**EXERCISE DIRECTIONS:**
Rewrite the post on matching foods to a nutrient target, starting with "For example, maybe" and going on through "I look elsewhere?", with "protein" changed to "fiber".

**EXCERPT TO READ:**
# Linear optimization or Constraint Satisfaction Problem with food

I was hoping someone could point me in the right direction in terms of what type of problem I am describing here so I can research it. My initial thought is that it is some form of Constraint Satisfaction Problem.

Say as an example I am working with food, and I would like to determine from a massive database of recipes which foods might sum up to equal a certain macro-nutrient profile.

For example, maybe I want to target a 410 calorie meal consisting of 30 grams of protein (4 cals per gram), 10 grams of fat (9 cals per gram) , and 50 grams of carbohydrates (4 cals per gram).

Would this be in the domain of CSP, or should I look elsewhere?

**INFORMATION PROVIDED:**

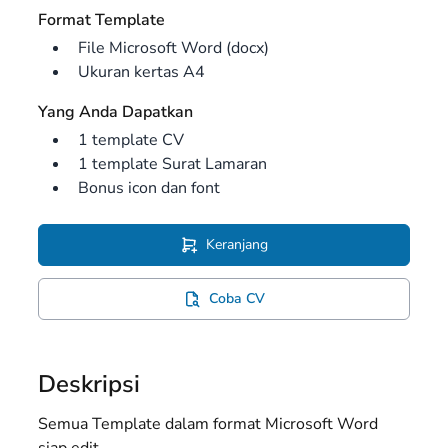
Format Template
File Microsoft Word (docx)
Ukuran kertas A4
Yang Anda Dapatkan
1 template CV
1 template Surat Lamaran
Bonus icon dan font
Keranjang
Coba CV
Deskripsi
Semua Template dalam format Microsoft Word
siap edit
==
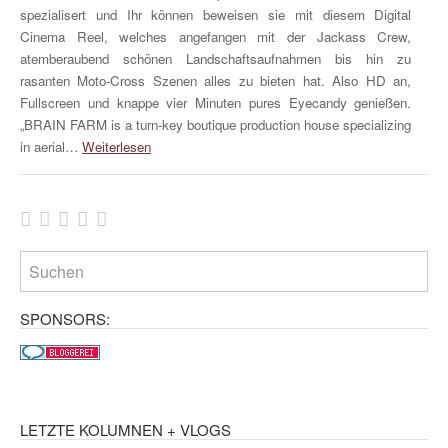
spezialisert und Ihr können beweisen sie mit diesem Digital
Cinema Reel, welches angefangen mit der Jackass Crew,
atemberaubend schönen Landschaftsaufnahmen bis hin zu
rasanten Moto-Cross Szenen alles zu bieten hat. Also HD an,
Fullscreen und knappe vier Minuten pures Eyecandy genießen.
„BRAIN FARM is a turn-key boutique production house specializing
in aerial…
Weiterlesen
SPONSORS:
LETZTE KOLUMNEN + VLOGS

**RESPONSE AREA:**
For example, maybe I want to target a 410 calorie meal consisting of 30 grams of fiber (4 cals per gram), 10 grams of fat (9 cals per gram) , and 50 grams of carbohydrates (4 cals per gram).

Would this be in the domain of CSP, or should I look elsewhere?